A reporter in the capital, Juba, told the BBC gunfire and large explosions could be heard all over the city; he said heavy artillery was being used. More than 200 people are reported to have died in clashes since Friday. The latest violence came hours after the UN Security Council called on the warring factions to immediately stop the fighting.
In a unanimous statement, the council condemned the violence “in the strongest terms” and expressed “particular shock and outrage” at attacks on UN sites. It also called for additional peacekeepers to be sent to South Sudan.
Chinese media say two Chinese UN peacekeepers have now died in Juba. Several other peacekeepers have been injured, as well as a number of civilians who have been caught in crossfire.
The latest round of violence erupted when troops loyal to President Salva Kiir and first Vice-President Riek Machar began shooting at each other in the streets of Juba.
Why Has Fighting Resumed?
It seems a disagreement at a checkpoint between rival soldiers led to a shootout on Thursday night in which five soldiers died.

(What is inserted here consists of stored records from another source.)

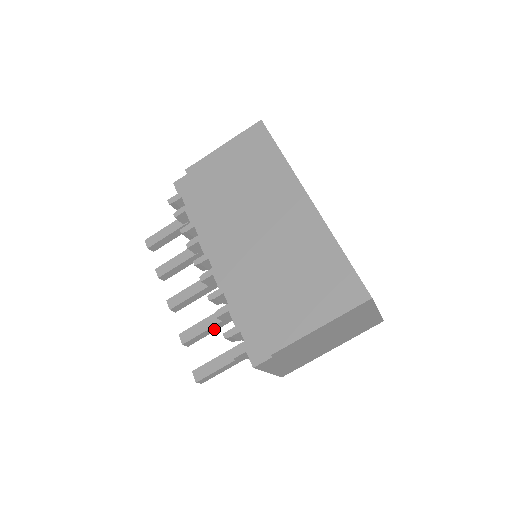
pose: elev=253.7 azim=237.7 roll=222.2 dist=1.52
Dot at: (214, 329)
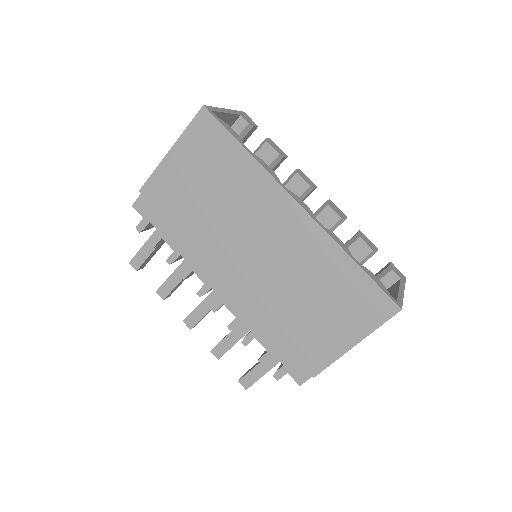
Dot at: occluded
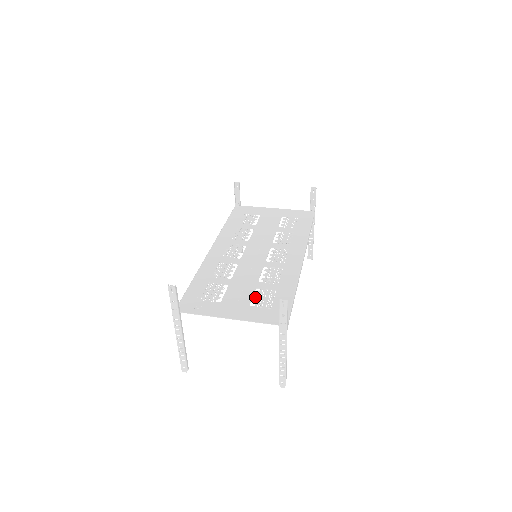
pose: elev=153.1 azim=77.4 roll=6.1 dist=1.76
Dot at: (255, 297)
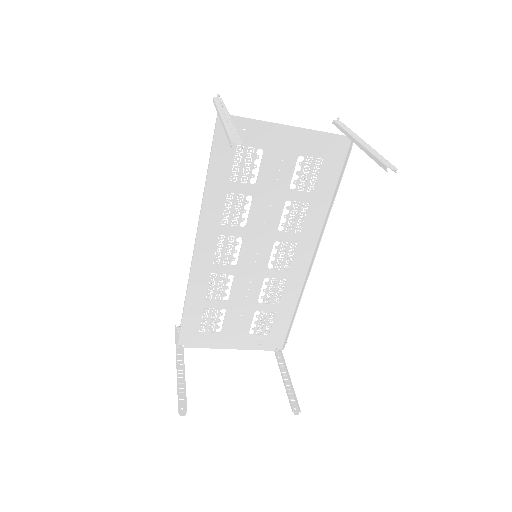
Dot at: (296, 172)
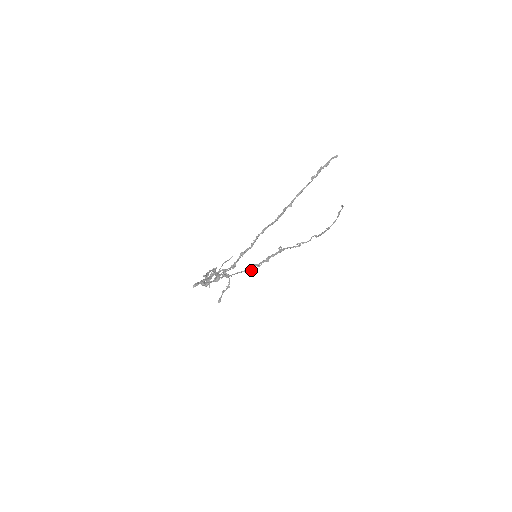
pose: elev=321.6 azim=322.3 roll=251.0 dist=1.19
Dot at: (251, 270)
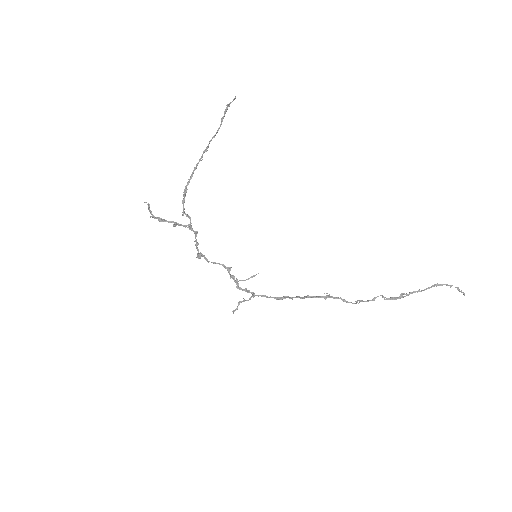
Dot at: (280, 299)
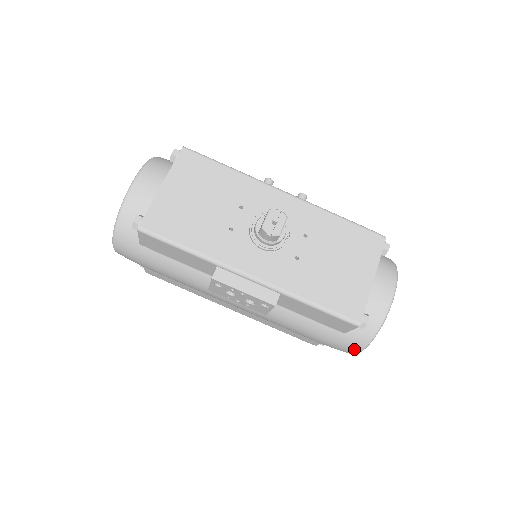
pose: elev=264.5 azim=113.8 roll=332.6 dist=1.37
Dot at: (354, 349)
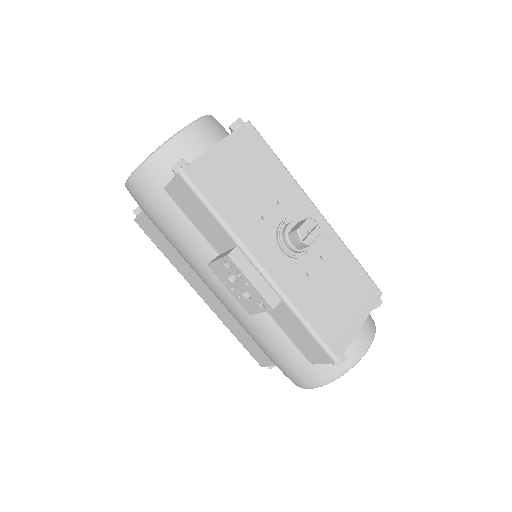
Dot at: (309, 383)
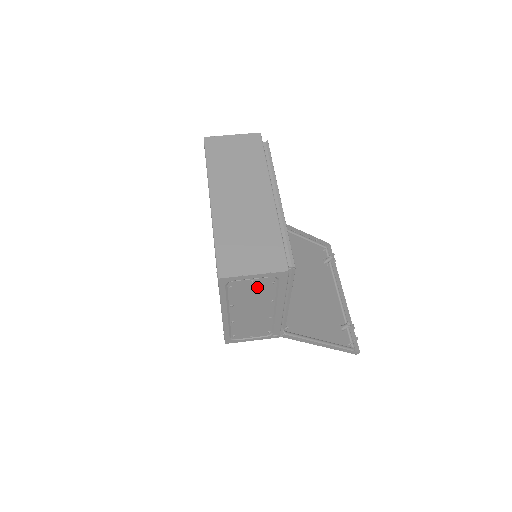
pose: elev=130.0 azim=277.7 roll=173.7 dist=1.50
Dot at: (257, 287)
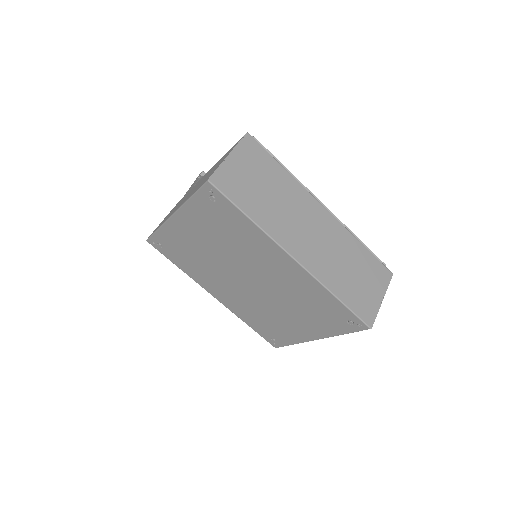
Dot at: occluded
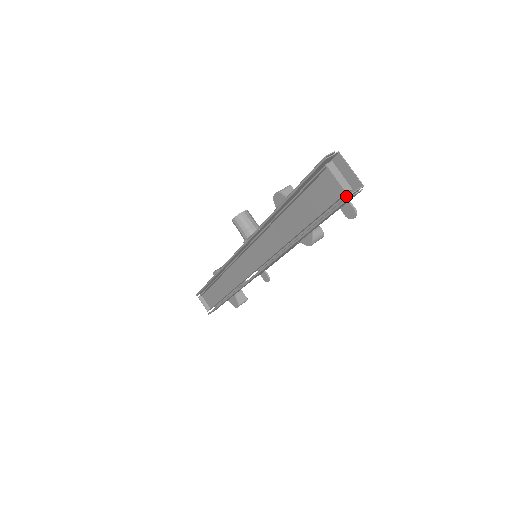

This quickly escalated into serious fighting from Friday onwards. Tensions have been high since April, when Mr Machar returned to Juba under a peace deal following a two-year civil war. He took a 1,300-strong protection force with him and they were supposed to start joint patrols with forces loyal to President Kiir. But a lack of trust between the two sides means the patrols have not begun.
Will It Become A New Civil War?
There are concerns that what we are seeing is a repeat of what happened in December 2013. The two-year civil war started then after clashes between rival soldiers in Juba and degenerated into nationwide conflict in which tens of thousands died. The war was fought broadly between South Sudan’s biggest ethnic groups – the Dinka, led by Mr Kiir, and the Nuer, under Mr Machar. At present, Mr Kiir and Mr Machar are calling for calm.
The international community played a major role in the creation of South Sudan and has tried to exercise some influence since independence in 2011. The UN and US have called for an immediate end to fighting, a call echoed by the East African regional group which brokered the recent peace deal. On Monday, there were reports of tanks on the streets of Juba and clashes close to the airport and UN camps sheltering civilians. The US embassy warned of “serious fighting” taking place.
A UN spokeswoman in Juba, Shantal Persaud, said fighting over the past few days had caused hundreds of internally displaced people to take refuge in UN premises.
She said both South Sudanese leaders were responsible for implementing last year’s peace agreement, which included a permanent ceasefire and the deployment of forces away from Juba.
Information Minister Michael Makuei told the BBC that the situation in the city was “under full control” and civilians who had fled should return to their homes. Mr Machar’s military spokesman, Col William Gatjiath, accused officials loyal to the president of lying, and said there had been at least 10 hours of clashes on Sunday. “The situation in South Sudan is uncontrollable because Salva Kiir and his followers are not ready to follow the peace agreement,” he said.
In a statement on Sunday, the US state department said it strongly condemned the latest outbreak of fighting in Juba. Spokesman John Kirby said Washington had ordered the departure of non-emergency personnel from the US embassy in Juba.
A US academic who studies Sudan, Eric Reeves, told the BBC Mr Machar was trying to orchestrate a coup against his rival, with the backing of President Omar Bashir of Sudan. “This has been planned,” he said. “That violence now seems to be part of a co-ordinated coup led by Riek Machar. This changes entirely the complexion of the crisis.” A spokesman for Mr Machar is reported to have rejected this.